◆ **Work order**: Can you copy the text of every record below line for line, with the pictures left out?

Dataset entries

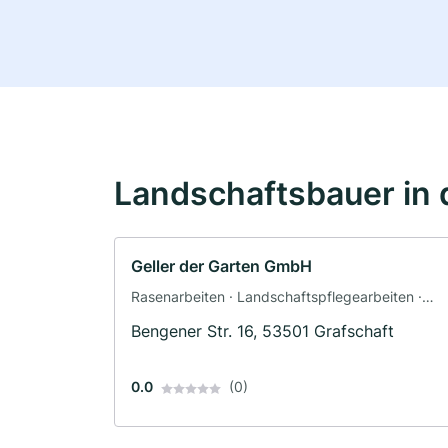
Landschaftsbauer in 
Geller der Garten GmbH
Rasenarbeiten · Landschaftspflegearbeiten ·
Landschaftsbau
Bengener Str. 16, 53501 Grafschaft
0.0
(0)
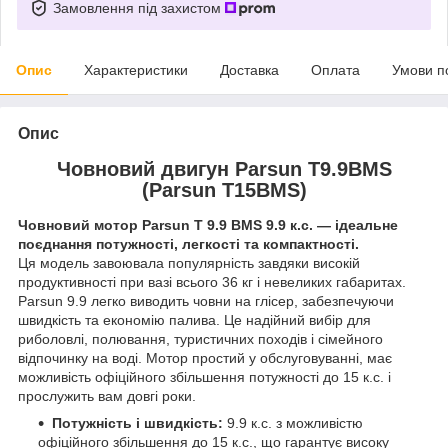
Замовлення під захистом
Опис
Характеристики
Доставка
Оплата
Умови п
Опис
Човновий двигун Parsun T9.9BMS
(Parsun T15BMS)
Човновий мотор Parsun T 9.9 BMS 9.9 к.с. — ідеальне
поєднання потужності, легкості та компактності.
Ця модель завоювала популярність завдяки високій
продуктивності при вазі всього 36 кг і невеликих габаритах.
Parsun 9.9 легко виводить човни на глісер, забезпечуючи
швидкість та економію палива. Це надійний вибір для
риболовлі, полювання, туристичних походів і сімейного
відпочинку на воді. Мотор простий у обслуговуванні, має
можливість офіційного збільшення потужності до 15 к.с. і
прослужить вам довгі роки.
Потужність і швидкість:
9.9 к.с. з можливістю
офіційного збільшення до 15 к.с., що гарантує високу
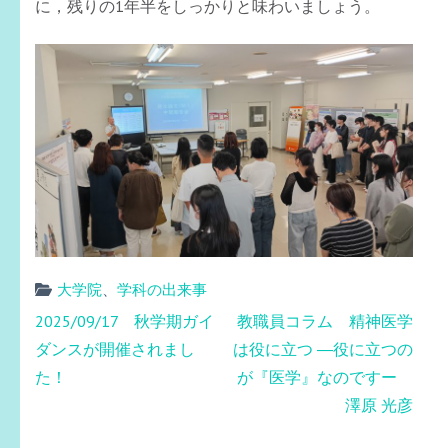
に，残りの1年半をしっかりと味わいましょう。
大学院
、
学科の出来事
投
2025/09/17 秋学期ガイ
教職員コラム 精神医学
稿
ダンスが開催されまし
は役に立つ ―役に立つの
ナ
た！
が『医学』なのですー
ビ
澤原 光彦
ゲ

◆ **Result**:
Landschaftsbauer in 
Geller der Garten GmbH
Rasenarbeiten · Landschaftspflegearbeiten ·
Landschaftsbau
Bengener Str. 16, 53501 Grafschaft
0.0
(0)
Замовлення під захистом
Опис
Характеристики
Доставка
Оплата
Умови п
Опис
Човновий двигун Parsun T9.9BMS
(Parsun T15BMS)
Човновий мотор Parsun T 9.9 BMS 9.9 к.с. — ідеальне
поєднання потужності, легкості та компактності.
Ця модель завоювала популярність завдяки високій
продуктивності при вазі всього 36 кг і невеликих габаритах.
Parsun 9.9 легко виводить човни на глісер, забезпечуючи
швидкість та економію палива. Це надійний вибір для
риболовлі, полювання, туристичних походів і сімейного
відпочинку на воді. Мотор простий у обслуговуванні, має
можливість офіційного збільшення потужності до 15 к.с. і
прослужить вам довгі роки.
Потужність і швидкість:
9.9 к.с. з можливістю
офіційного збільшення до 15 к.с., що гарантує високу
に，残りの1年半をしっかりと味わいましょう。
大学院
、
学科の出来事
投
2025/09/17 秋学期ガイ
教職員コラム 精神医学
稿
ダンスが開催されまし
は役に立つ ―役に立つの
ナ
た！
が『医学』なのですー
ビ
澤原 光彦
ゲ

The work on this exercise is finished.